未練
昼過ぎに黒姫が帰宅し神楽が既に居なくなった事を確認してから翔の部屋の扉をノックする。
何を話したのか、個人的に内容が気になってしまい無粋と分かりつつどうしても聞きたかった。
返事は無くゆっくりと扉を開けるとヘッドホンを着けてパソコンに向かって何かをしていたのでゆっくり近付いて声をかける。

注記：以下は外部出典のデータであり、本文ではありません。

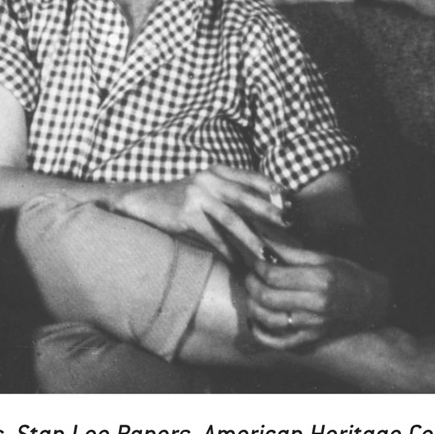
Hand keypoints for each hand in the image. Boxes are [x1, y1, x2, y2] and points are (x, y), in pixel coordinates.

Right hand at [114, 165, 286, 263]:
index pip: (251, 177)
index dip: (274, 190)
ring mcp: (196, 195)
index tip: (294, 204)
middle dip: (271, 212)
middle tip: (292, 226)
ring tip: (268, 255)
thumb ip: (228, 194)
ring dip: (252, 238)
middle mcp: (208, 179)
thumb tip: (263, 213)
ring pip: (231, 218)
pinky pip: (212, 235)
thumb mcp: (203, 190)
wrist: (141, 200)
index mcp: (216, 171)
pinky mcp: (185, 213)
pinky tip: (236, 262)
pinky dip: (226, 250)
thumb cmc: (177, 199)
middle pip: (246, 196)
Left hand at [244, 240, 389, 349]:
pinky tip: (254, 322)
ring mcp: (313, 326)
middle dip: (251, 284)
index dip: (258, 267)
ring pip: (268, 319)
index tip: (256, 261)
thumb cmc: (347, 276)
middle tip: (251, 276)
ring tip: (253, 294)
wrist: (372, 304)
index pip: (274, 276)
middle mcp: (316, 305)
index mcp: (320, 281)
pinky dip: (261, 334)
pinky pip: (279, 343)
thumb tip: (262, 243)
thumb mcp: (323, 258)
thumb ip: (290, 253)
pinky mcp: (311, 340)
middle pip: (268, 297)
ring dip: (252, 305)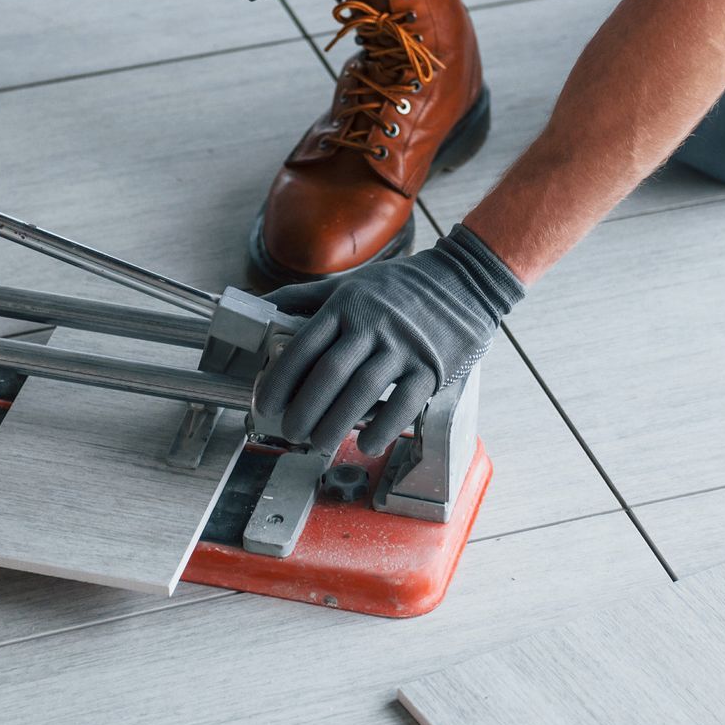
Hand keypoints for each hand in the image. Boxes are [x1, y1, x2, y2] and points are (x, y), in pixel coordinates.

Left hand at [255, 224, 524, 454]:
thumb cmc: (399, 287)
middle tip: (291, 432)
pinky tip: (367, 443)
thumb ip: (307, 298)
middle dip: (304, 409)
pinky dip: (383, 427)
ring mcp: (403, 346)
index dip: (280, 379)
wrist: (464, 281)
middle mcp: (372, 324)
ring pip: (363, 391)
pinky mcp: (431, 366)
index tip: (266, 404)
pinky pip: (404, 403)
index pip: (304, 346)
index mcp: (346, 305)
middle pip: (329, 373)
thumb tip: (260, 308)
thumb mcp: (351, 283)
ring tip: (319, 444)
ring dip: (336, 424)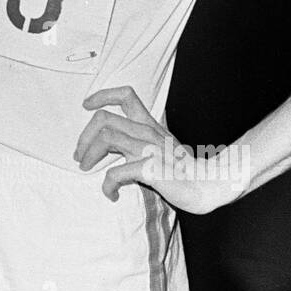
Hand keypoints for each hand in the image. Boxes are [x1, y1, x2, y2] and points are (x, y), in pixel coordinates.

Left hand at [74, 85, 245, 214]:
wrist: (211, 185)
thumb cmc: (186, 171)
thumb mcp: (163, 147)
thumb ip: (141, 142)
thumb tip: (113, 146)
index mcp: (151, 126)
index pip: (126, 95)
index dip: (102, 95)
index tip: (87, 105)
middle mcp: (148, 133)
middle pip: (103, 118)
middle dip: (84, 136)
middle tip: (79, 155)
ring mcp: (149, 149)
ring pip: (106, 138)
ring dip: (88, 154)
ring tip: (86, 168)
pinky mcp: (151, 169)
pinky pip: (116, 173)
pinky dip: (107, 185)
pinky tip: (111, 195)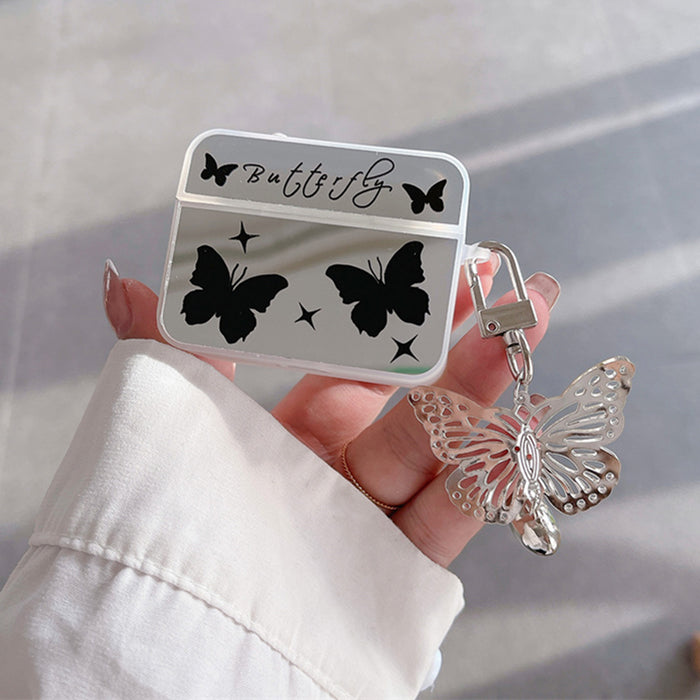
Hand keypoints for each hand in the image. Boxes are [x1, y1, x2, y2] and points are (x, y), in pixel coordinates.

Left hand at [103, 258, 558, 565]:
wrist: (170, 634)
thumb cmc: (167, 519)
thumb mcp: (171, 417)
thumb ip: (166, 347)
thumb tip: (121, 279)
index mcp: (291, 434)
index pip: (353, 363)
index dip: (388, 315)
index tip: (420, 263)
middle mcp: (336, 473)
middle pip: (411, 399)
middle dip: (455, 337)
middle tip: (494, 278)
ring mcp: (368, 518)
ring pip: (440, 448)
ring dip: (482, 389)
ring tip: (519, 328)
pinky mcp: (393, 571)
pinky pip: (449, 520)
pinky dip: (491, 476)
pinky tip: (526, 424)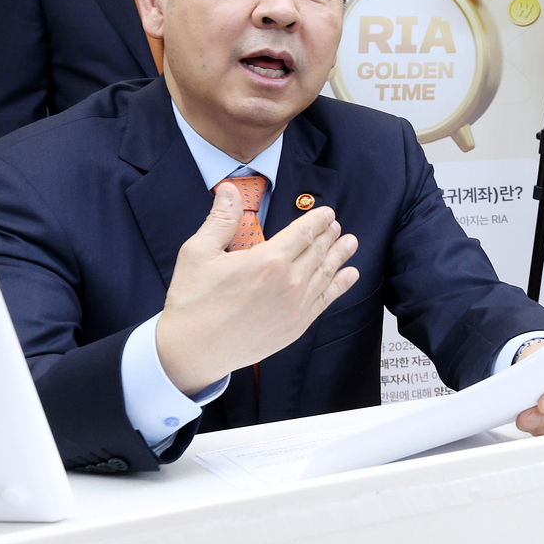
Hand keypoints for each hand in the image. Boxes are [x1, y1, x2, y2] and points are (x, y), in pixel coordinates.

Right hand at [155, 183, 359, 394]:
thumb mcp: (198, 253)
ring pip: (326, 273)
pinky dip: (340, 285)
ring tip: (350, 243)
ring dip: (339, 255)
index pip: (303, 233)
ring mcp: (296, 306)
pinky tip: (349, 275)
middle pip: (317, 251)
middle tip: (336, 227)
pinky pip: (326, 300)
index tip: (326, 213)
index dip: (317, 220)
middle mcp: (289, 282)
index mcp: (268, 260)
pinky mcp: (297, 326)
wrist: (193, 352)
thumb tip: (229, 191)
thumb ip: (221, 219)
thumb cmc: (194, 304)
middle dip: (329, 235)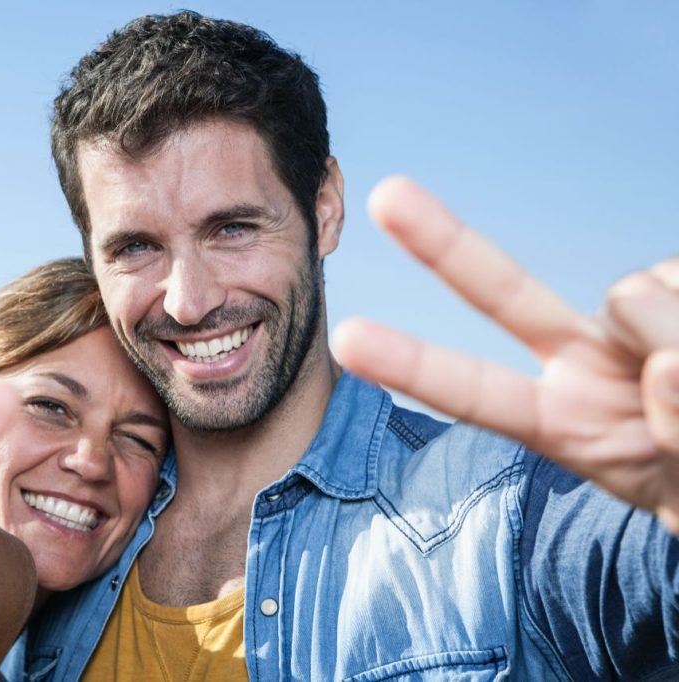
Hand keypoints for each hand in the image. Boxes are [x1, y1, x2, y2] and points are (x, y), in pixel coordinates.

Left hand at [333, 176, 678, 531]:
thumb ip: (676, 437)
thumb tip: (666, 363)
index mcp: (560, 422)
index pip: (477, 393)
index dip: (415, 367)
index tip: (346, 340)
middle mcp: (579, 359)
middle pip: (503, 294)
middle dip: (442, 245)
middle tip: (383, 196)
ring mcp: (625, 320)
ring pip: (633, 298)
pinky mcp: (673, 279)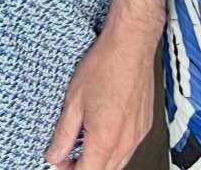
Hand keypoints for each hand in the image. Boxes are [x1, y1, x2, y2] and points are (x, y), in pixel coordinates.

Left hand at [45, 28, 157, 169]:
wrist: (130, 44)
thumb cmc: (104, 65)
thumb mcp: (74, 100)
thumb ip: (63, 134)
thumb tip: (55, 154)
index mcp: (105, 139)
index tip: (60, 162)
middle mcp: (125, 142)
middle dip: (84, 168)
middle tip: (68, 154)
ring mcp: (138, 135)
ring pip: (118, 163)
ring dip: (100, 161)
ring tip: (84, 143)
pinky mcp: (145, 125)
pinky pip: (129, 148)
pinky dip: (115, 149)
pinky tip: (104, 132)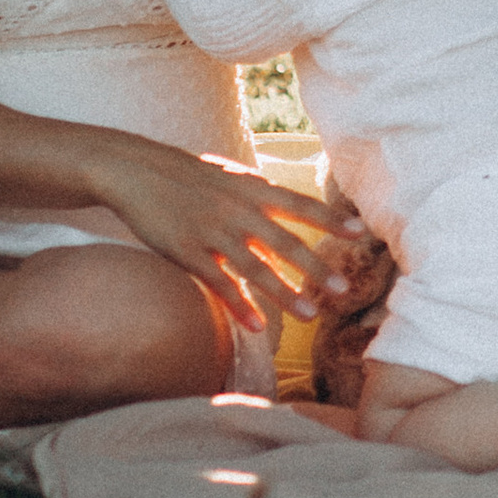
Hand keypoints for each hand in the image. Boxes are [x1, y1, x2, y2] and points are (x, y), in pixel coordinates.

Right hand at [101, 141, 369, 329]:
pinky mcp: (187, 251)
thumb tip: (285, 198)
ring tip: (310, 316)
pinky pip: (218, 283)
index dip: (330, 219)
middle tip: (344, 290)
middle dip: (315, 268)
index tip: (361, 232)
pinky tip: (257, 326)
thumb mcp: (228, 174)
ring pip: (255, 268)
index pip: (300, 204)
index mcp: (251, 189)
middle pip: (284, 242)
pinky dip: (238, 305)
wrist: (136, 171)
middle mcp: (238, 210)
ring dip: (284, 294)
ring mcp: (213, 232)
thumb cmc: (187, 174)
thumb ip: (258, 190)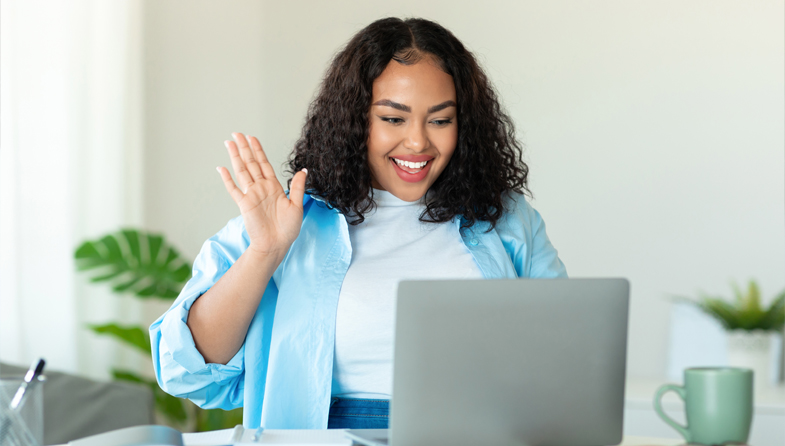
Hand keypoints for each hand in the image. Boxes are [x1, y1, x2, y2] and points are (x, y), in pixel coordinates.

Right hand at [217, 133, 306, 261]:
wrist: (276, 245)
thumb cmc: (288, 229)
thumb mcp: (297, 206)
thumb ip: (298, 187)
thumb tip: (304, 170)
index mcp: (274, 187)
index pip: (264, 164)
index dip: (258, 150)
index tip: (252, 138)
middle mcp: (261, 188)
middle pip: (251, 163)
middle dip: (244, 148)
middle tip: (237, 133)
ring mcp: (251, 195)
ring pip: (242, 171)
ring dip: (235, 157)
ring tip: (229, 143)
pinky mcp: (244, 204)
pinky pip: (233, 189)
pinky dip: (227, 179)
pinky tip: (221, 168)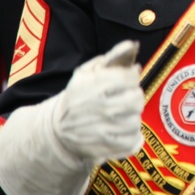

ノックが聞こえていなかった翔はビックリするが黒姫だと気付き安堵する。
「うお、脅かさないでくれ」
「ノックしたのですが…すみません」
謝られてヘッドホンで気付けなかった自分が悪いと思い直してすぐ謝り返す。
「いや、聞こえなかった俺が悪いな…どうしたんだ?」
普段は部屋に直接来ない黒姫の行動に疑問を感じて確認する。
「いえ、そろそろお昼ですし…」
本人を前にして本題を切り出せず時計をチラッと見て昼食にしませんかと誘う。
「ほんとだ、先に下で待っててくれ」
黒姫が頭を下げて部屋を出る。すぐに翔はパソコン周りの整理をしてリビングに降りる。
黒姫が冷蔵庫の余り物で何か作ろうかと思案していた。
「あんまり残って無いですね…」
「あー、そうだった…買い物行かないとな」
朝色々と切らしていたのに気付いていたのを忘れていた翔は頭を掻く。
「面倒だし出前でも頼むか」
黒姫の返事を待たずに携帯を操作し始める翔に黒姫は本題を話す。
「そういえば神楽先生と何話していたんですか?」
翔の一瞬動きが止まりすぐに携帯の操作を続ける。
「んー、まぁ元の世界に帰りたいかどうかとか?」
「元の世界…」
黒姫が少し考えて翔の意見を聞く。
「翔君は何と答えたのですか?」
「俺は…正直に言うと帰れるなら帰りたいさ…」
携帯の操作を終えてテーブルに投げ出す。
「本当に?」
「自分勝手だろ?はは、今の環境も悪くないが平穏で静かな…いや、違うな、残して来た両親が心配なんだよ」
「ご両親…でもこの世界で翔君のご両親はいますよ?」
翔が乾いた笑いをして悲しい顔をする。
「残した約束が呪いみたいに引きずって仕方ないんだよ、あの日晩飯までには帰るって…くだらないだろ?」
黒姫が自分を嘲笑する翔に何か精一杯フォローしようとするが言葉に詰まる。
「あー、忘れてくれ」
黒姫の様子を見て翔はため息をついて謝る。
「つまんない俺の未練を聞かせて悪かったな」
「いえ…私ももう一度母に会えるかもと思うと…」
更に気まずい空気になる。
「あー、嘘つてでもはぐらかすべきだったな」
翔は財布を取り出して料金の用意を始める。
「現金払いですか?クレカあるのに」
「馬鹿か?また黒鴉がすっ飛んでくるだろ…」
「…あ、そうですね」
二人は苦笑いした後深いため息をする。
今回の話題の件で結構今後引きずるかもなと翔は思うのだった。